The title doesn't really explain why.
Generated with ai because I also didn't watch lol:
If that's the summary, then the video is overly simplistic and doesn't understand the actual concept of media bias. The news was biased then too, especially foreign coverage, and it was biased before then. I mean, this goes all the way back to the USS Maine at the very least.
Anyone who wants to talk about media bias and hasn't read Manufacturing Consent or other similar work needs to be banned from the topic. Learn about the propaganda model. Maybe also read about the Committee on Public Information and Edward Bernays while you're at it.
I can't take anyone seriously who really thinks the overall news landscape was less biased when there were only a handful of networks determining news on TV and less alternatives in the print media as well.
Edit: Longer, but better
Name a more iconic combo than lemmy.ml and criticising something they haven't even read (watched in this case)
Yeah, some people work. Have you read Manufacturing Consent?
Either way, the summary is pretty accurate after watching. He devoted 30 seconds to recognizing that anti communism was a major pillar of the news media back then, at least. But that is a major reflection of exactly how they weren't "unbiased" and basically shows how the regulations and fairness doctrine did very little to expose Americans to ideas outside those accepted by the elites who owned and ran NBC, CBS, ABC, and NYT/WaPo. So to claim that it's mostly true that they were "unbiased" back then is still a bit ridiculous after such an acknowledgement. "They were mostly unbiased unless you count mainstream, elite American opinion of the 50s/60s as a type of bias"..

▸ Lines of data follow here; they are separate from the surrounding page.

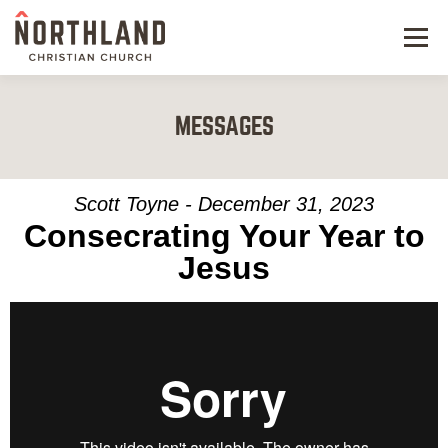
Menu
NEW HERE
MESSAGES
NEXT STEPS
KIDS & STUDENTS
Scott Toyne - December 31, 2023
Consecrating Your Year to
SERVE
Jesus
WATCH
RESOURCES
GIVE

Again, no look at the structure of the news media and how they treated the US government's and major corporations' words as a major form of sourcing, the importance and influence of advertising, etc.

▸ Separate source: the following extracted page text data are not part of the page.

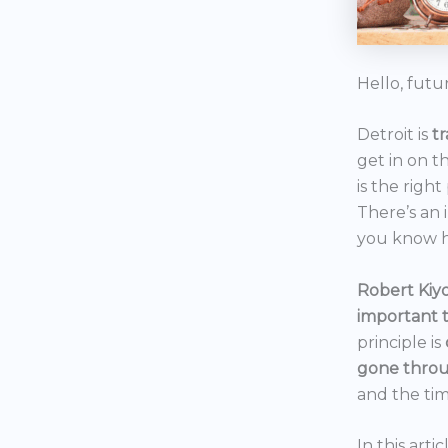
Hello, futu
Detroit is
t
get in on t
is the right
There’s an 
you know h
Robert Kiyo
important 
principle is
gone throu
and the tim
In this art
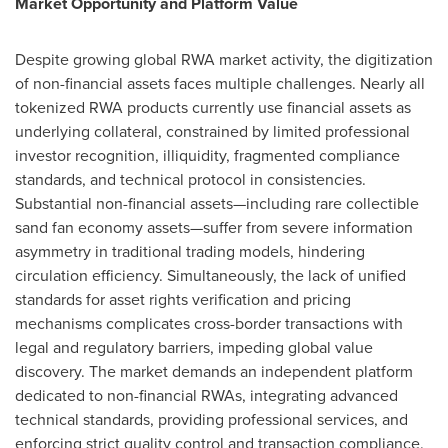
Market Opportunity and Platform Value
Despite growing global RWA market activity, the digitization
of non-financial assets faces multiple challenges. Nearly all
tokenized RWA products currently use financial assets as
underlying collateral, constrained by limited professional
investor recognition, illiquidity, fragmented compliance
standards, and technical protocol in consistencies.
Substantial non-financial assets—including rare collectible
sand fan economy assets—suffer from severe information
asymmetry in traditional trading models, hindering
circulation efficiency. Simultaneously, the lack of unified
standards for asset rights verification and pricing
mechanisms complicates cross-border transactions with
legal and regulatory barriers, impeding global value
discovery. The market demands an independent platform
dedicated to non-financial RWAs, integrating advanced
technical standards, providing professional services, and
enforcing strict quality control and transaction compliance.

He has a handful of chosen examples. Manufacturing Consent has case studies documenting coverage of specific events from these media sources.
The populace wasn't more educated when everyone got their news from the same 5 sources (and a more educated populace is what we should want from our news media.)
They just all mostly agreed and said the same things. There was still bias, it just wasn't as partisan and people were less likely to disagree because there wasn't anyone saying otherwise. The faux neutrality was a facade.
Not yet, it's on my list, but my local library doesn't have a lot of Chomsky
Curious, how does one summarize a video like this? I imagine I could make use of this quite a bit.
Summarize.tech
Giving it a go now. Thanks!
Wow! This is useful
There was a clause in the regulations that led broadcasters to basically be scared of losing their license if they didnt include public-interest content in their programming. Plus news wasnt obligated to make profit by the managers
Watch the movie 'Network,' and realize that it went from cutting edge satire to quaint docu-drama in real time.
That film only becomes more and more relevant as time goes on. Honestly terrifying now.
Every once in a while I'll mention the 'Fairness Doctrine' and someone who never lived through it will commnet that it sounds horrifying.
They spent so much time in propaganda world that actual objectivity is a dangerous concept.
Network
What's so horrifying about the fairness doctrine, according to them?
You mean I have to listen to the arguments from the OTHER SIDE? They are WRONG and I only want to hear the news that tells me I'm right!
We are all susceptible to it. We seek out validation.
Then there is the whole "Well who decides..." and "government shouldn't be telling people what they can and can't say" which is understandable position at first until you understand what the regulations were actually doing.
"But what if a Flat Earther decided that they deserved 'equal time?' "
Literally got that comment.
Long but good.
that's what she said
Thank you for your service—someone had to say it
Thank you for your service
That's what she said
I mean... at the least, your mom tells me that several times a week
Edit: And at the most; everyday
Christ on a bike mate, she died last year
Get yourself tested lol
It's always refreshing to crack open a cold one?